- Origin: United States
- Genres: Soul, funk, disco
- Years active: 1974 - ?
- Labels: Win Or Lose, Turbo Records, Sugar Hill Records, Philips Records, All Platinum, Unidisc
- Past members: Michael Burton Billy Jones Frankie Prescott Yogi Horton

= Brother to Brother (musical group) =

American music group

Brother to Brother was an American musical group fronted by Michael Burton who had three hits during the 1970s. They had a hit on the Billboard Hot 100 with their version of Gil Scott-Heron's song "The Bottle".

==Background==
The ensemble was formed in 1974 by Michael Burton. Musicians in the group included Billy Jones, Frankie Prescott, and Yogi Horton.

Besides "The Bottle", the group had hits with "Let Your Mind Be Free" and "Chance with You".

==Career==
It was reported by Cash Box in the magazine's 13 July issue that their single "In the Bottle" was selling well and was beginning to have strong airplay.

On the week of 28 September, having been in the Billboard Hot Soul Singles chart for ten weeks, the single reached no. 10. The following week it peaked at no. 9. It also debuted at no. 93 on the Billboard Hot 100 that week. There was also a full-page ad on page 57 that their In the Bottle album had been released on Turbo 7013.

The group's album In the Bottle was reviewed in the 15 January 1975 issue of Walrus. The reviewer said that the group murdered "I Wish It Would Rain" but they established a grasp on modern r&b, and they led the way with the first and third tracks on both sides. It was also one of the hottest LPs in New York according to Jeff Teitelbaum. Also that week, Walrus noted that their song "In the Bottle was getting heavy airplay at KTYD in Santa Barbara, California.
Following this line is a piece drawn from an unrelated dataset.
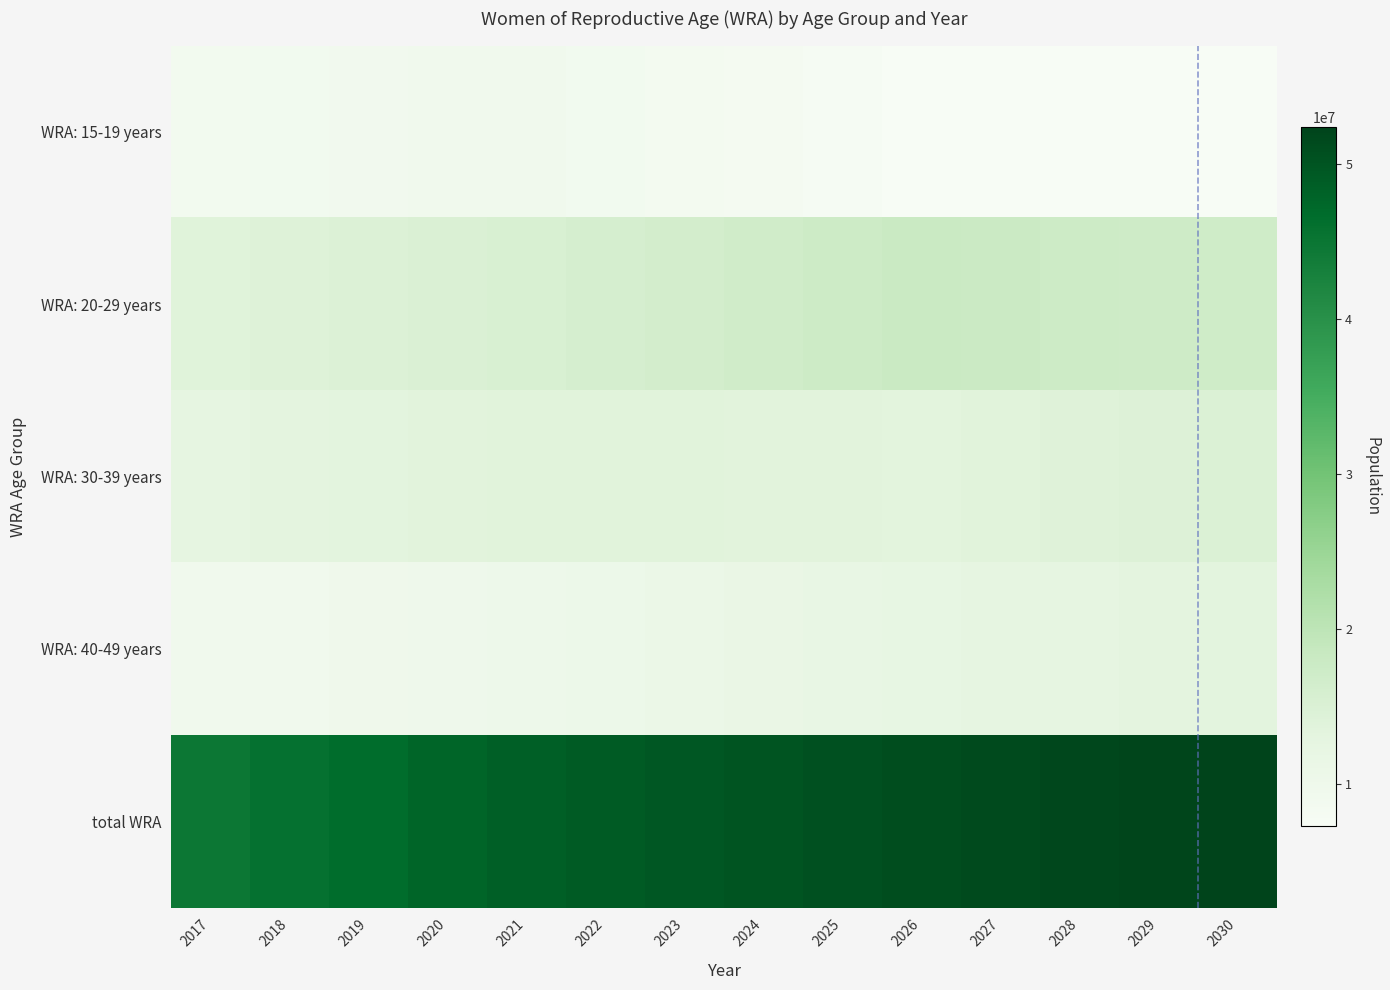

What is the minimum value shown in the chart?

7292300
In February 1976 they had some chart success with "Let Your Mind Be Free" which remained in the charts for eight weeks. Later that year, they had more success with "Chance with You" which spent eleven weeks in the charts.

They recorded their album Let Your Mind Be Free which was released on All Platinum 7015. It made it into the Cash Box Top 50 R&B albums chart. At week nine on 24 July 1976, it peaked at no. 33.
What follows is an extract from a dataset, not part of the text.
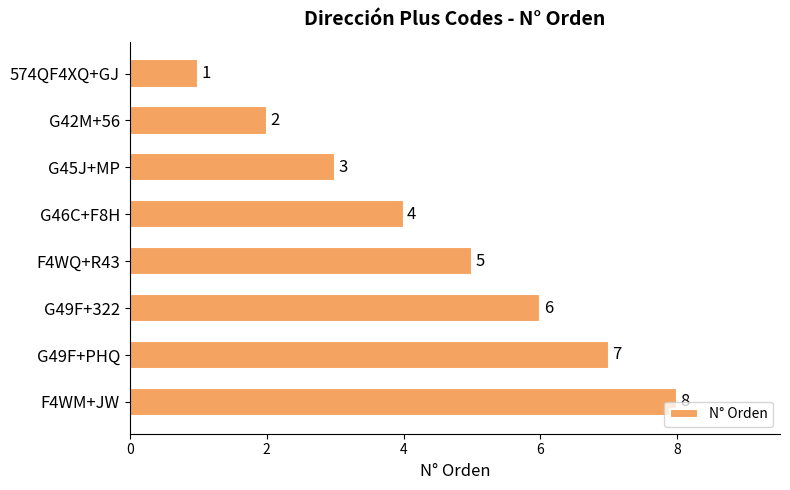

Count the values in the range 3 to 7.

5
They recorded an album Brother 2 Brother which was released on Sugar Hill Records H 259 in 1980.

==Later years==
Michael Burton wrote and produced the song "Superstar for Lydia Murdock which was released in 1983. The song is an answer to Michael Jackson's hit "Billie Jean". The singer takes the place of Billie Jean and tells her side of the story. It made it to no. 47 on the Cash Box Top 100 Black Contemporary Singles chart. It also charted in UK on the main chart, making it to no. 14 and charting for ten weeks during its run. And working with Gerry Gabinelli, Bobby Eli, and Tony Bongiovi, he also produced her other single "Love on the Line. It got to no. 55 on the Record Mirror UK Disco Top 85 chart, and no. 48 on the Music Week Top Disco & Dance chart.